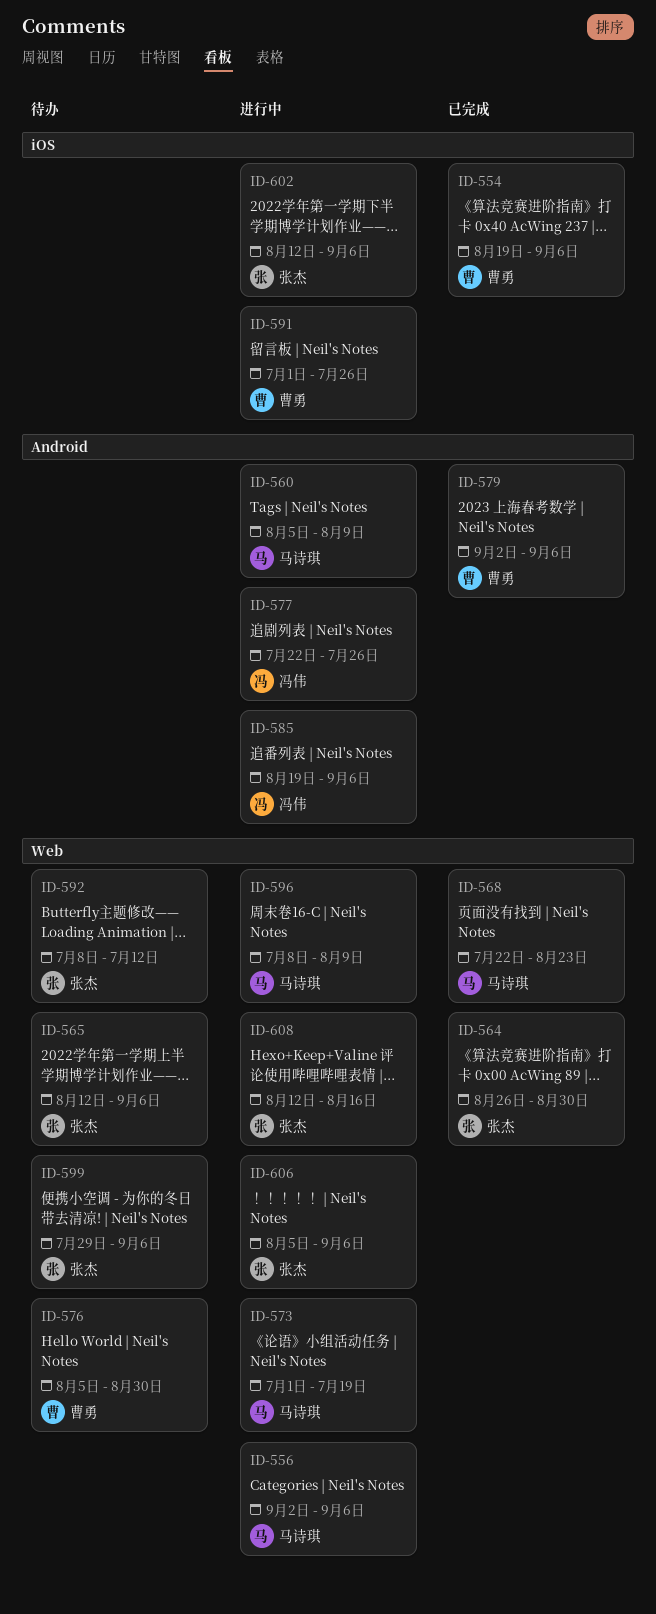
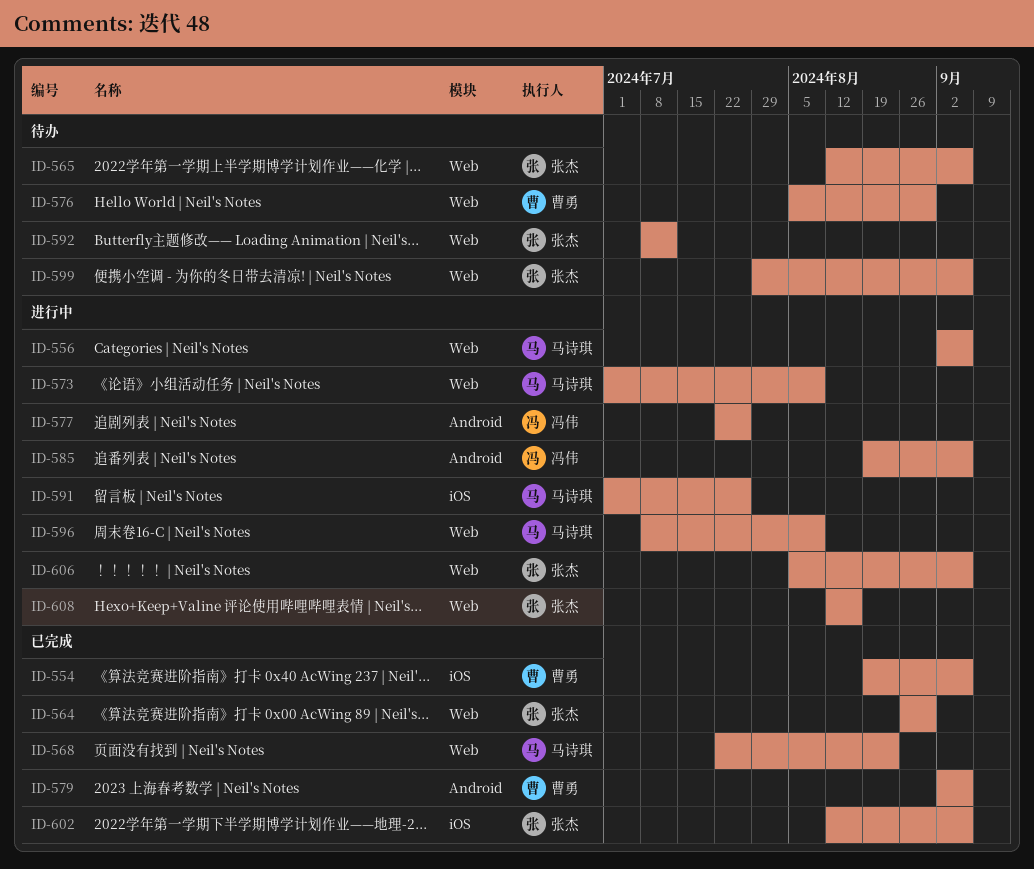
ID-560: present -> none
ID-573, due: Jul 19 -> Aug 9
ID-591, owner: 曹勇 -> 马诗琪
ID-602, status: 进行中 -> 已完成

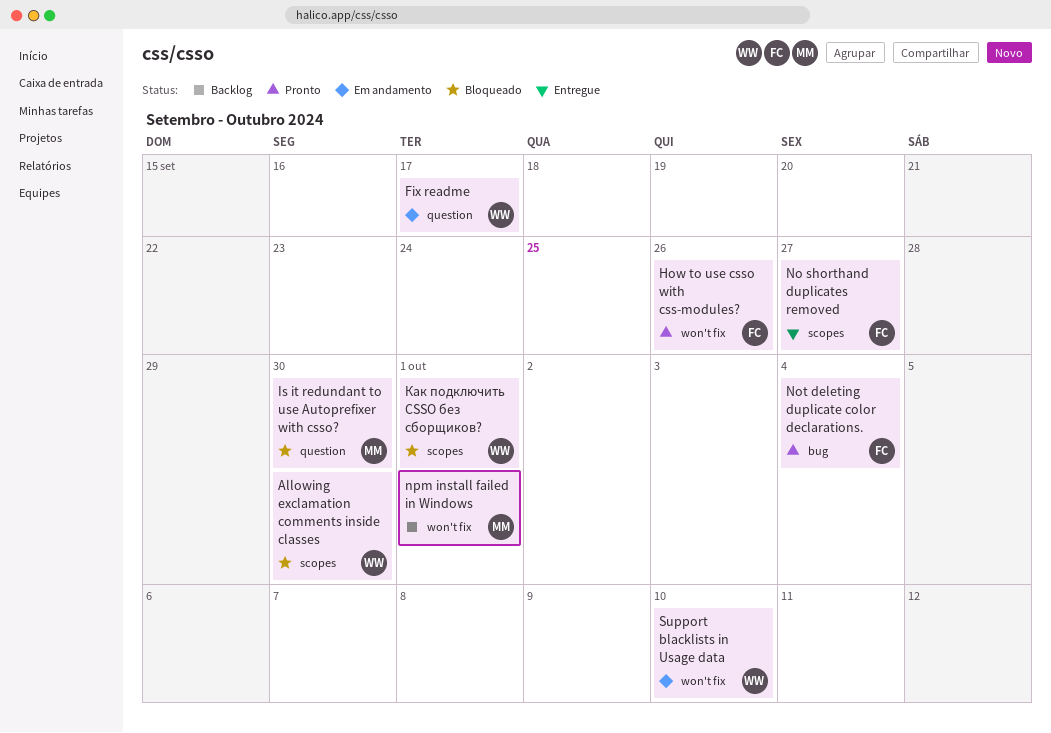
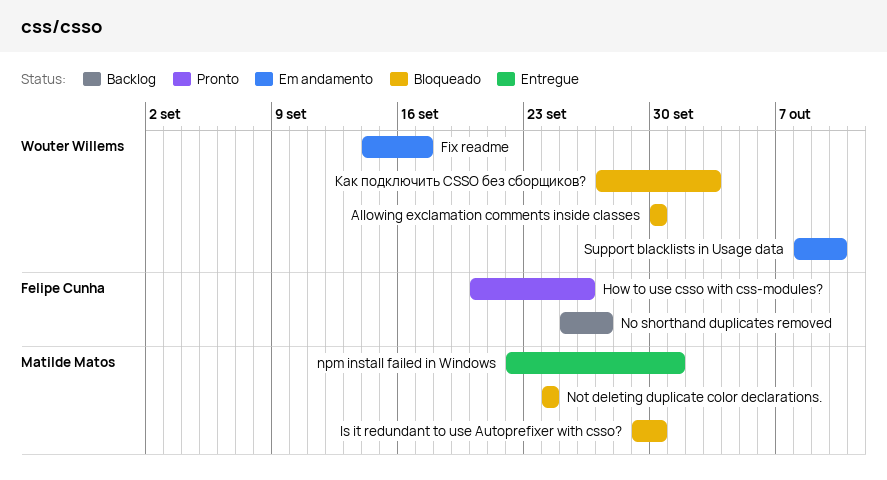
No shorthand duplicates removed, status: Entregue -> Backlog
Not deleting duplicate color declarations., status: Pronto -> Bloqueado
Not deleting duplicate color declarations., owner: Felipe Cunha -> Matilde Matos
Not deleting duplicate color declarations., due: Oct 4 -> Sep 24
npm install failed in Windows, status: Backlog -> Entregue
Как подключить CSSO без сборщиков?, due: Oct 1 -> Oct 3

WHAT IS BEING ASKED
Where in the listing does the string "color" appear? Copy every line that has it.

RESPONSE AREA
Not deleting duplicate color declarations., status: Pronto -> Bloqueado
Not deleting duplicate color declarations., owner: Felipe Cunha -> Matilde Matos
Not deleting duplicate color declarations., due: Oct 4 -> Sep 24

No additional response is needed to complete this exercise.